D. Anti-leukemic effect of LNP-anti-BCR-ABL siRNA in vivo, as shown by IVIS imaging of bioluminescence in NSG mice which received a transplant of K562L.GFP cells and were treated with LNP-CTRL siRNA or anti-BCRABL siRNA (before and after treatment with 4 and 10 i.p injections over a period of 35 days) (n=3).

E. Anti-leukemic effect of LNP-anti-BCR-ABL siRNA in vivo. Graphical representation of quantitation of IVIS imaging of bioluminescence in NSG mice which received a transplant of K562L.GFP cells and were treated with LNP-CTRL siRNA or anti-BCRABL siRNA (before and after treatment with 4 and 10 i.p. injections over a period of 35 days) (n=3).
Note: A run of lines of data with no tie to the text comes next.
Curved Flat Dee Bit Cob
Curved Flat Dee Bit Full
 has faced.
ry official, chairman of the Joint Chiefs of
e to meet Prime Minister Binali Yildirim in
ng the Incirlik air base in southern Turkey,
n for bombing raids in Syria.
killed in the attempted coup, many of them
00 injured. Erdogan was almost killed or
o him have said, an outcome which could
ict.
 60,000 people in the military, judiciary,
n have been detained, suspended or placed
F. RT-PCR validation of in vivo BCR-ABL knockdown in sorted K562L.GFP xenotransplant cells from myelosarcoma tissue of NSG mice which received a transplant of K562L.GFP cells and were treated with 10 i.p injections of 5mg/kg LNP-CTRL siRNA or anti-BCRABL siRNA (mean ± SEM, n=3).
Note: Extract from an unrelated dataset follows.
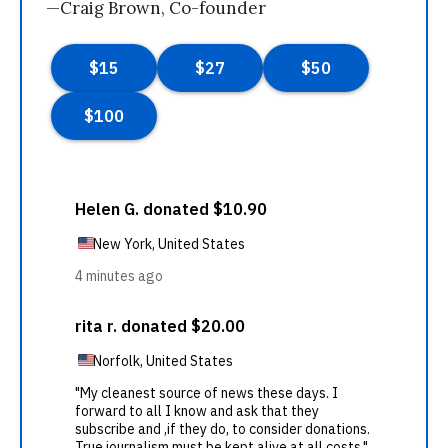
—Craig Brown, Co-founder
* indicates P<.05, ** indicates P<.01, ns, not significant.

Acknowledgement

We thank Silke Glowotz, Martin Wichmann, Anitha Thomas and Colin Walsh for technical support. We express sincere thanks to the patients for their participation in the study. We thank Prof. Dr. Alf Lamprecht and Dr. Manusmriti Singh for providing us nanoparticles during the initial experiments. We thank the staff of the Central Animal Facility and Matthias Ballmaier from the Cell Sorting Core Facility (supported in part by the Braukmann-Wittenberg-Herz-Stiftung and the Deutsche Forschungsgemeinschaft) of Hannover Medical School.

Funding Sources

This study was supported by the Rudolf-Bartling Stiftung, an ERC grant under the European Union’s Horizon 2020 research and innovation programme (No. 638035), grant 111267 from Deutsche Krebshilfe, DFG grant HE 5240/5-2 and HE 5240/6-2; grants from Dieter-Schlag Stiftung and a Terry Fox Foundation Program Project Award to RKH.

Footnotes

Author Contributions

N.J. and M.H. designed the research; N.J., A.S., A.C., M.S., R.B., M.S., F.K., R.L., F.N., K.W. S., M.S., D.G.K., K.B., H.P.V., M.E., A.G., F.T., R.K.H., E.R., P.C. and M.H. performed the research; N.J., A.S. and M.H. analyzed the data. N.J. and M.H. wrote the manuscript. All authors read and agreed to the final version of the manuscript.

Disclosure of Conflict of interest

Euan Ramsay is an employee of Precision Nanosystems. Pieter Cullis is founder of Precision Nanosystems. The other authors have no conflicts of interest.